:: ACTIVITY ::
The material below holds pictures, which are to be left out; copy exactly the lines from the one with "riál: 100% polyamid" through the one with "می‌شود؛ به جهت".

(Beginning of DATA IN THIS EXERCISE)

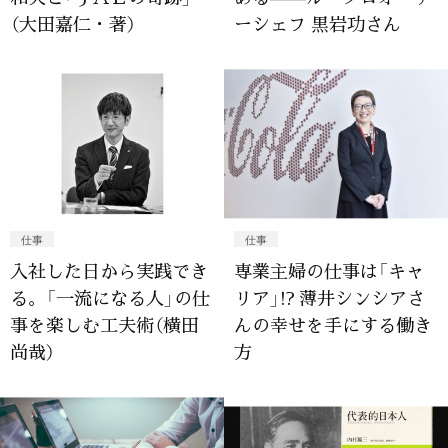
（大田嘉仁・著）
ーシェフ 黒岩功さん
仕事
仕事
入社した日から実践でき
専業主婦の仕事は「キャ
る。「一流になる人」の仕
リア」!? 薄井シンシアさ
事を楽しむ工夫術（横田
んの幸せを手にする働き
尚哉）
方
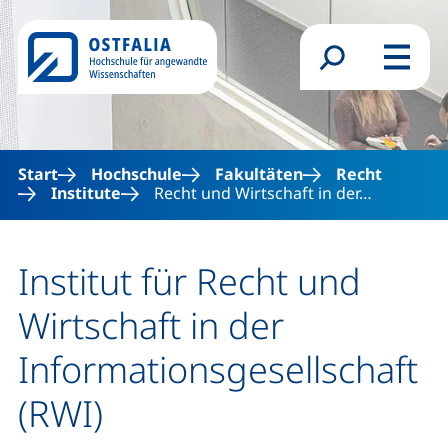
Direkt zum Inhalt
Suchformular
Menü
Start
Hochschule
Fakultäten
Recht
Institute
Recht und Wirtschaft in der…
Institut für Recht und
Wirtschaft in der
Informationsgesellschaft
(RWI)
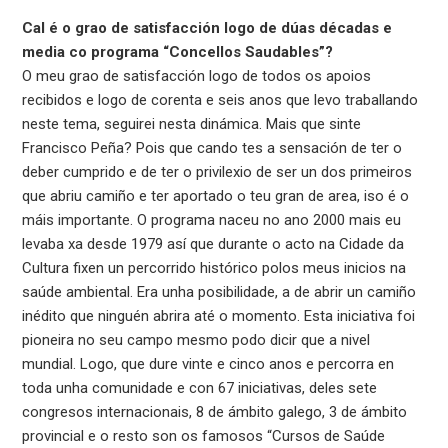
Cal é o grao de satisfacción logo de dúas décadas e
media co programa “Concellos Saudables”?
O meu grao de satisfacción logo de todos os apoios
recibidos e logo de corenta e seis anos que levo traballando
neste tema, seguirei nesta dinámica. Mais que sinte
Francisco Peña? Pois que cando tes a sensación de ter o
deber cumprido e de ter o privilexio de ser un dos primeiros
que abriu camiño e ter aportado o teu gran de area, iso é o
máis importante. O programa naceu no ano 2000 mais eu
levaba xa desde 1979 así que durante o acto na Cidade da
Cultura fixen un percorrido histórico polos meus inicios na
saúde ambiental. Era unha posibilidade, a de abrir un camiño
inédito que ninguén abrira até o momento. Esta iniciativa foi
pioneira no seu campo mesmo podo dicir que a nivel
mundial. Logo, que dure vinte e cinco anos e percorra en
toda unha comunidade e con 67 iniciativas, deles sete
congresos internacionais, 8 de ámbito galego, 3 de ámbito
provincial e o resto son os famosos “Cursos de Saúde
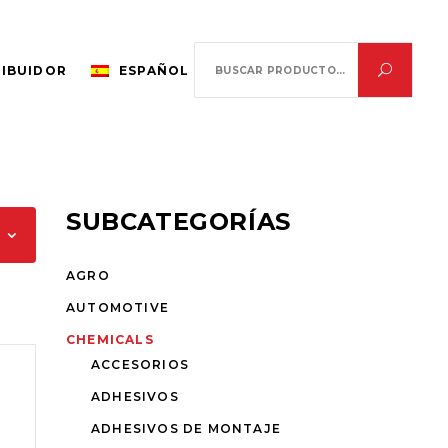
Search
RIBUIDOR
ESPAÑOL
for:
SUBCATEGORÍAS
AGRO
AUTOMOTIVE
CHEMICALS
ACCESORIOS
ADHESIVOS
ADHESIVOS DE MONTAJE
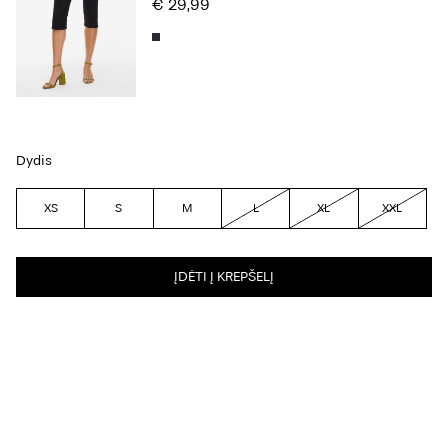
€ 29,99
Dydis
XS
S
M
L
XL
XXL
ĮDĖTI Į KREPŠELĮ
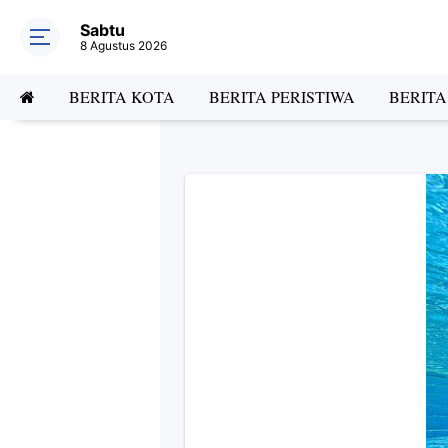
Sabtu
8 Agustus 2026
BERITA KOTA
BERITA PERISTIWA
BERIT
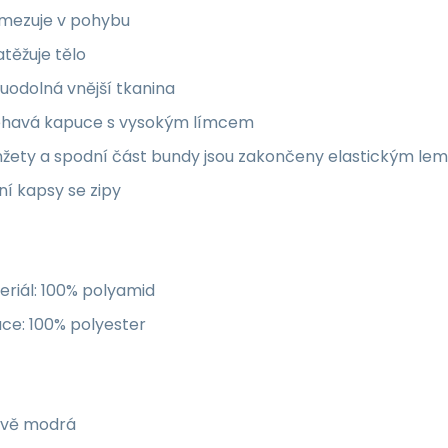
mezuje v pohybu
těžuje tělo
uodolná vnější tkanina
léhavá kapuce s vysokým límcem
žety a spodní část bundy jsou zakončeny elastickým le
í kapsy se zipy
riál: 100% polyamid
ace: 100% polyester
vě modrá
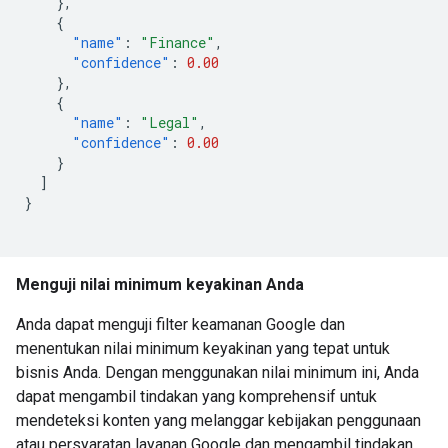
},
{
"name"
:
"Finance"
,
"confidence"
:
0.00
},
{
"name"
:
"Legal"
,
"confidence"
:
0.00
}
]
}
Menguji nilai minimum keyakinan Anda
Anda dapat menguji filter keamanan Google dan
menentukan nilai minimum keyakinan yang tepat untuk
bisnis Anda. Dengan menggunakan nilai minimum ini, Anda
dapat mengambil tindakan yang komprehensif untuk
mendeteksi konten yang melanggar kebijakan penggunaan
atau persyaratan layanan Google dan mengambil tindakan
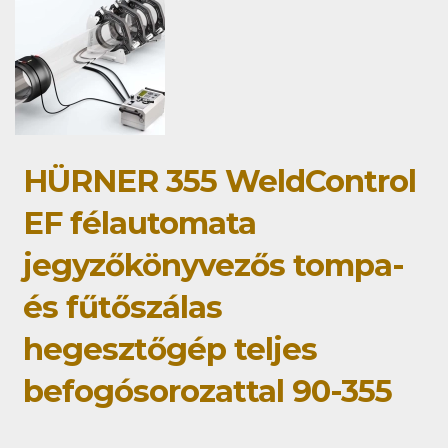
HÜRNER 355 WeldControl
EF félautomata
jegyzőkönyvezős tompa-
és fűtőszálas
hegesztőgép teljes
befogósorozattal 90-355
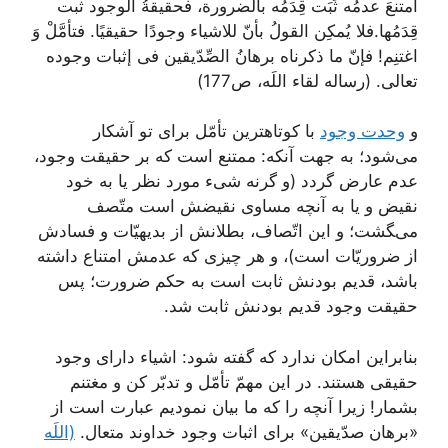
امتنعَ عدمُه ثَبَت قِدَمُه بالضرورة، فحقيقةُ الوجود ثبت
قِدَمُها.فلا يُمكِن القولُ بأنّ للاشياء وجودًا حقيقيًا. فتأمَّلْ وَ
اغتنِم! فإنّ ما ذكرناه برهانُ الصِّدّيقين فى إثبات وجوده
تعالى. (رساله لقاء اللَه، ص177)
و
وحدت وجود
با كوتاه‏ترين تأمّل براى تو آشكار
می‌شود؛ به جهت آنكه: ممتنع است كه بر حقيقت وجود،
عدم عارض گردد (و گرنه شى‏ء مورد نظر يا به خود
نقيض و يا به آنچه مساوى نقيضش است متّصف
می‌‍‏گشت؛ و اين اتّصاف، بطلانش از بديهيّات و فسادش
از ضروريّات است)، و هر چيزى كه عدمش امتناع داشته
باشد، قديم بودنش ثابت است به حكم ضرورت؛ پس
حقيقت وجود قديم بودنش ثابت شد.
بنابراين امكان ندارد كه گفته شود: اشياء داراى وجود
حقيقى هستند. در اين مهمّ تأمّل و تدبّر كن و مغتنم
بشمار! زيرا آنچه را كه ما بيان نموديم عبارت است از
«برهان صدّيقين» براى اثبات وجود خداوند متعال.
(اللَه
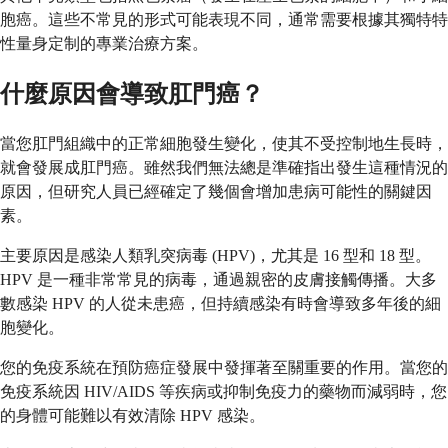
胞癌。這些不常見的形式可能表現不同，通常需要根據其獨特特
性量身定制的專業治療方案。
什麼原因會導致肛門癌？
當您肛門組織中的正常細胞發生變化，使其不受控制地生長時，
就會發展成肛門癌。雖然我們無法總是準確指出發生這種情況的
原因，但研究人員已經確定了幾個會增加患病可能性的關鍵因
素。
主要原因是感染人類乳突病毒 (HPV)，尤其是 16 型和 18 型。
HPV 是一種非常常見的病毒，通過親密的皮膚接觸傳播。大多
數感染 HPV 的人從未患癌，但持續感染有時會導致多年後的細
胞變化。
您的免疫系統在預防癌症發展中發揮著至關重要的作用。當您的
免疫系統因 HIV/AIDS 等疾病或抑制免疫力的藥物而減弱時，您
的身體可能難以有效清除 HPV 感染。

(End of DATA IN THIS EXERCISE)

:: FINISHED EXERCISE ::
riál: 100% polyamid
ace: 100% polyester
vě modrá
},
{
"name"
:
"Finance"
,
"confidence"
:
0.00
},
{
"name"
:
"Legal"
,
"confidence"
:
0.00
}
]
}
Menguji nilai minimum keyakinan Anda
Anda dapat menguji filter keamanan Google dan
menentukan nilai minimum keyakinan yang tepat untuk
bisnis Anda. Dengan menggunakan nilai minimum ini, Anda
dapat mengambil tindakan yang komprehensif untuk
mendeteksi konten yang melanggar kebijakan penggunaan
atau persyaratan layanan Google dan mengambil tindakan
HÜRNER 355 WeldControl
EF félautomata
jegyzőkönyvezős tompa-
és fűtőszálas
hegesztőgép teljes
befogósorozattal 90-355
امتنعَ عدمُه ثَبَت قِدَمُه بالضرورة، فحقيقةُ الوجود ثبت
قِدَمُها.فلا يُمكِن القولُ بأنّ للاشياء وجودًا حقيقيًا. فتأمَّلْ وَ
اغتنِم! فإنّ ما ذكرناه برهانُ الصِّدّيقين فى إثبات وجوده
تعالى. (رساله لقاء اللَه، ص177)
و
وحدت وجود
با كوتاه‏ترين تأمّل براى تو آشكار
می‌شود؛ به جهت آنكه: ممتنع است كه بر حقيقت وجود،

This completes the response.